◆ **Page extract**:
____________

Tag Archives for " career choices "

Career Options
Jan 24

How to make great career choices

By Felicity Dwyer | Career change

At this time of year, we tend to focus on our goals and future direction. We may feel motivated to make choices about where to go next in our careers and working lives.

Do you want to stay with your existing company or look for another employer? Is it time for a complete change of career, or to make the leap into self-employment?

Maybe you want to downshift to experience the lifestyle you really want, or aim for a promotion with more responsibility and financial rewards.

When you can’t make a decision

The range of choices available to us means that we can get stuck between different options. Sometimes we don’t know what would be the best step and it is easier not to make a change at all.

If you find yourself in this position, there are various methods that you can use to help you make great career choices. Here are some approaches that I have used successfully at various times in my life.

____________

◆ **Supplied entries**:
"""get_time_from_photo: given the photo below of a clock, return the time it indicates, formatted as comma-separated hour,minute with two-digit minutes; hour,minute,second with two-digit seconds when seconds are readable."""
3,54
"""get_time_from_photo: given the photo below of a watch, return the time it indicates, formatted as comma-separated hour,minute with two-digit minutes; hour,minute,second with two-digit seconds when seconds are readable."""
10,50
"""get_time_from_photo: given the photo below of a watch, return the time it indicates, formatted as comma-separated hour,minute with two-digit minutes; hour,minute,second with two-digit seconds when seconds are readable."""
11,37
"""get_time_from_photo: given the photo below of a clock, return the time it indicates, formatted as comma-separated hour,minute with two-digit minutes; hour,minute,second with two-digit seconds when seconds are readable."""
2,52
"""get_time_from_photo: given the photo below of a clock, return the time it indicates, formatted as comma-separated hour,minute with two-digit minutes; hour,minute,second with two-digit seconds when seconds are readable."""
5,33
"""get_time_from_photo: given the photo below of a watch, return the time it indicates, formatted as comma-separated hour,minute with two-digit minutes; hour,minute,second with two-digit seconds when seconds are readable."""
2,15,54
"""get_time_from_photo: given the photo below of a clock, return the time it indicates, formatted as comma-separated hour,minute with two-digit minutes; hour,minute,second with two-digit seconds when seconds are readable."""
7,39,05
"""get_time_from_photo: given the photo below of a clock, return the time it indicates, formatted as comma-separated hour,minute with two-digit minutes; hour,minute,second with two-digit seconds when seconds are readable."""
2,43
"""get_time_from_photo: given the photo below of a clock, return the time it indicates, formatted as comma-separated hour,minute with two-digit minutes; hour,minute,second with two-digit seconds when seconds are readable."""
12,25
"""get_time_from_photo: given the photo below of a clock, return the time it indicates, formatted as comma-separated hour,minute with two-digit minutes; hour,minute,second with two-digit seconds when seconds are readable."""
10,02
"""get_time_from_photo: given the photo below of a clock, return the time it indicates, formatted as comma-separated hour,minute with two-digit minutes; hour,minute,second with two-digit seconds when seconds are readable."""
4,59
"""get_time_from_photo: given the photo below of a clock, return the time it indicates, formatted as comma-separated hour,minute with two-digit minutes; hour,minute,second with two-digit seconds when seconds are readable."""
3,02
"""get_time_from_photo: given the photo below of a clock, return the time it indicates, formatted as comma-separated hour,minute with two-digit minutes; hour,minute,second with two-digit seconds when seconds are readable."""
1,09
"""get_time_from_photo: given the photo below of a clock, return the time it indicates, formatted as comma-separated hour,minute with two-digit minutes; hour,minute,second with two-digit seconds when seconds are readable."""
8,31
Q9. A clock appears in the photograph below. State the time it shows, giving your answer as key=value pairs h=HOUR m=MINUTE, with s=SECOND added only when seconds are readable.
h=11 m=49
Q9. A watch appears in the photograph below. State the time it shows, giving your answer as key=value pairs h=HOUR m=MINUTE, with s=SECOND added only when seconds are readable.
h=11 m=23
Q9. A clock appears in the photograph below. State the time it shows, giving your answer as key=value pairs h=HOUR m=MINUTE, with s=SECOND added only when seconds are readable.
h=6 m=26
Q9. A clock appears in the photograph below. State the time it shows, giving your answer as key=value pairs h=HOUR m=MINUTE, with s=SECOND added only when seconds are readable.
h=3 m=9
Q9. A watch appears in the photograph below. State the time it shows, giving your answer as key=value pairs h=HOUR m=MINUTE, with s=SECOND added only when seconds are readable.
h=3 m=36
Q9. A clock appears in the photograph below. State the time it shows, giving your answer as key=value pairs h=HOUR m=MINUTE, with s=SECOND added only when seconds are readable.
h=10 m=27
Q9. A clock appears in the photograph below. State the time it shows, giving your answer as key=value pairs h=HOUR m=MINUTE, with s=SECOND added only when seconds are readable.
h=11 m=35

____________

Can you carry the post on making great career choices forward from its last sentence by setting out the approaches it promises? The material plays no part in what comes next.

Advantages and Drawbacks

This is where you write down the pros and cons of each choice. This is simple but can be very effective. A good method is is to set up a page with three columns headed Advantages/Drawbacks/Interesting. Then brainstorm every aspect of your choice. The interesting column allows you to capture thoughts that arise during your brainstorm that are not either a pro or a con.

Do this for each of your choices, and see if clarity emerges as you look at your lists. It is important to write everything down in this exercise, as this gets the thoughts out of your head and onto paper, where you can assess them more rationally. Sometimes a small risk can feel out of proportion when it’s just a worry whirling around your head.

Weighing up choices

The second method is more intuitive, but can be effective when you are deciding between two options. Sit down and get relaxed. Hold your hands out in front of you, palms up and imagine that you are holding one choice in each hand.

Smiling Woman with Palms Up

Feel you choices as if there are things that you are weighing them up, one in each hand. Does one choice feel heavier and the other choice lighter? This can be a way of tapping into your intuition and generally the lighter choice is better.

Another way of tapping into your intuition is to ask yourself a question about the choice just before you go to sleep. Trust that your subconscious will work on the answer while you sleep, and the answer will be clear to you when you awaken.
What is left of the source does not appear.